Leah Boyd is always lo oking for new activities for her special-education students.

So when she came across information about a local Special Olympics swimming event to be held locally, she wanted to offer that new experience to her students at Calvin Donaldson Environmental Science Academy - Exceptional Education Program.

She explained this when she approached Peggy Grall, aquatic program manager for the City of Chattanooga (Tenn.).

“It was just so important for her to open up all the possibilities for her students,” Grall says.

But it quickly became apparent that many of these youngsters, most of whom had intellectual disabilities, hadn’t been in a pool before. To qualify for the local Special Olympics event, athletes must be able to swim one pool length independently or with a flotation device. Only a couple could do this.

But the aquatics team saw an opportunity to not only train some students for the upcoming competition but — at least as important — to make the remaining kids safer in water. “I want every kid to swim,” Grall says. “When I see a kid who shows up at the pool, my first thought is ‘I gotta get that kid in the pool.’”

Model teamwork

By joining forces, Grall and Boyd would provide this opportunity.

Next, Grall enlisted the city’s therapeutic recreation manager, Elaine Gossett. Where the aquatics staff would provide swimming instruction and expertise, the therapeutic recreation team focused on the non-swimmers, teaching the basics in a way that met their needs. The teachers from Calvin Donaldson were on-hand to manage the life-skills and behavioral components, such as how to change and take care of clothing, and entering and exiting the pool in an orderly fashion.

“We had the school staff, therapeutic staff and aquatics all in the pool like one big, happy family,” Grall says.

They moved the students to a pool more suitable for beginning instruction, one with a zero-depth, 25-yard ramp and 3-to-51/2-foot-deep water.

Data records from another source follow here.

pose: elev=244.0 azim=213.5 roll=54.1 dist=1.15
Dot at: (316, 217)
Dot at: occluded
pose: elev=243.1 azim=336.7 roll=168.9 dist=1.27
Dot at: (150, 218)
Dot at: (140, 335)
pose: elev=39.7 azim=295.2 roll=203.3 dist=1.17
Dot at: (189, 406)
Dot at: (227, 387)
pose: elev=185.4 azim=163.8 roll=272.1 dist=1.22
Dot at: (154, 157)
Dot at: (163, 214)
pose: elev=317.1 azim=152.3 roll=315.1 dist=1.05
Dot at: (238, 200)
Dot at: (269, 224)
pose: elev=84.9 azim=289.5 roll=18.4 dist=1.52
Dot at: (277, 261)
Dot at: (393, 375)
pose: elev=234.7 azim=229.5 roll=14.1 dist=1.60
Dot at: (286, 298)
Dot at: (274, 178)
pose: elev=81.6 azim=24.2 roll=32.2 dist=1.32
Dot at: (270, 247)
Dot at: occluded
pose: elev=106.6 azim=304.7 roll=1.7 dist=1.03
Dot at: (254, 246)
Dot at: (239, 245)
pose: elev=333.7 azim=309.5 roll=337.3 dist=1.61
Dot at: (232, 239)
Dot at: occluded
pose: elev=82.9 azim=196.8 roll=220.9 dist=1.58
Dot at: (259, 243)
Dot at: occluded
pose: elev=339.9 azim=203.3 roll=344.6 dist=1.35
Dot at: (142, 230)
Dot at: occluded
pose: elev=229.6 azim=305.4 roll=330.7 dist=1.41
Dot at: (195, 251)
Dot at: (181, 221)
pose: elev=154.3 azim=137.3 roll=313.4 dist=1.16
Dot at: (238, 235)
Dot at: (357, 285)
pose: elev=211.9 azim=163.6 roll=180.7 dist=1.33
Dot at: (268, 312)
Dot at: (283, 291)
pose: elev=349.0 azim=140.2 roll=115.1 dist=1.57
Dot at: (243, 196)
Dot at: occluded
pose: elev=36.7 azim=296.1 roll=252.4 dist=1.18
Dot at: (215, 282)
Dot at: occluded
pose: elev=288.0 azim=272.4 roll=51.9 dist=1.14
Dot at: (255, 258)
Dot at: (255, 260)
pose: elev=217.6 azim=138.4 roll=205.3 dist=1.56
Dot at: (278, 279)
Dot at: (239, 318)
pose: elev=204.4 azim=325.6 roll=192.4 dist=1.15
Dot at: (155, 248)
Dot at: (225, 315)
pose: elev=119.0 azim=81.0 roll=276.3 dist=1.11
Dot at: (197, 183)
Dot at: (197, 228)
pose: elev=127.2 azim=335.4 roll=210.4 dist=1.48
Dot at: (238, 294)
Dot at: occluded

The 15 students were split into two groups – swimmers and non-swimmers. The first would receive swimming instruction to help prepare and qualify them for the Special Olympics. They’d learn how to go underwater, float, work with a flotation device, and build their endurance so they could reach the end of the pool without grabbing the sides or a lane rope. Some had to overcome their fear of putting their heads underwater.

The other group was be introduced to the water and learn how to be safe. They went through free play, learned to go underwater, pick up sticks underwater, and jump into the shallow end.

Students attended twice a month during school hours for six months.

Multi-layered victories

As far as the Special Olympics went, the staff aimed to send two students.

A few already had water experience, and one was an experienced swimmer already, so that seemed an attainable goal. By the program’s end, six students competed in the Special Olympics. A seventh could have, but he was too young. Three swimmers medaled in every event they entered, with one earning two golds.

“At the Special Olympics meet, there’s a viewing deck for the families,” Gossett recalls. “Some of the loudest cheers were coming from the parents of the kids we worked with.”

For many, it was the first time they had participated in a sport, as opposed to watching their siblings do it, parents told her.

But you could argue that the Special Olympics success came second in the list of outcomes. Whether or not a child could participate, they had experienced and accomplished something new. Some even underwent behavioral changes, such as the boy who was normally disruptive but transformed into a calm, relaxed presence who made several friends. “The program had so many levels of goals and opportunities for the kids to grow,” Gossett says.

The instructors could see the difference. “The kids were always there on Thursdays,” Grall says. “They didn’t want to miss it. Students in the exceptional education program somewhat get bullied at school, but here they felt awesome, because they got to do something that the other kids in the school didn’t.”

Not surprisingly, the program has been continued, with an even larger class being taught for this school year.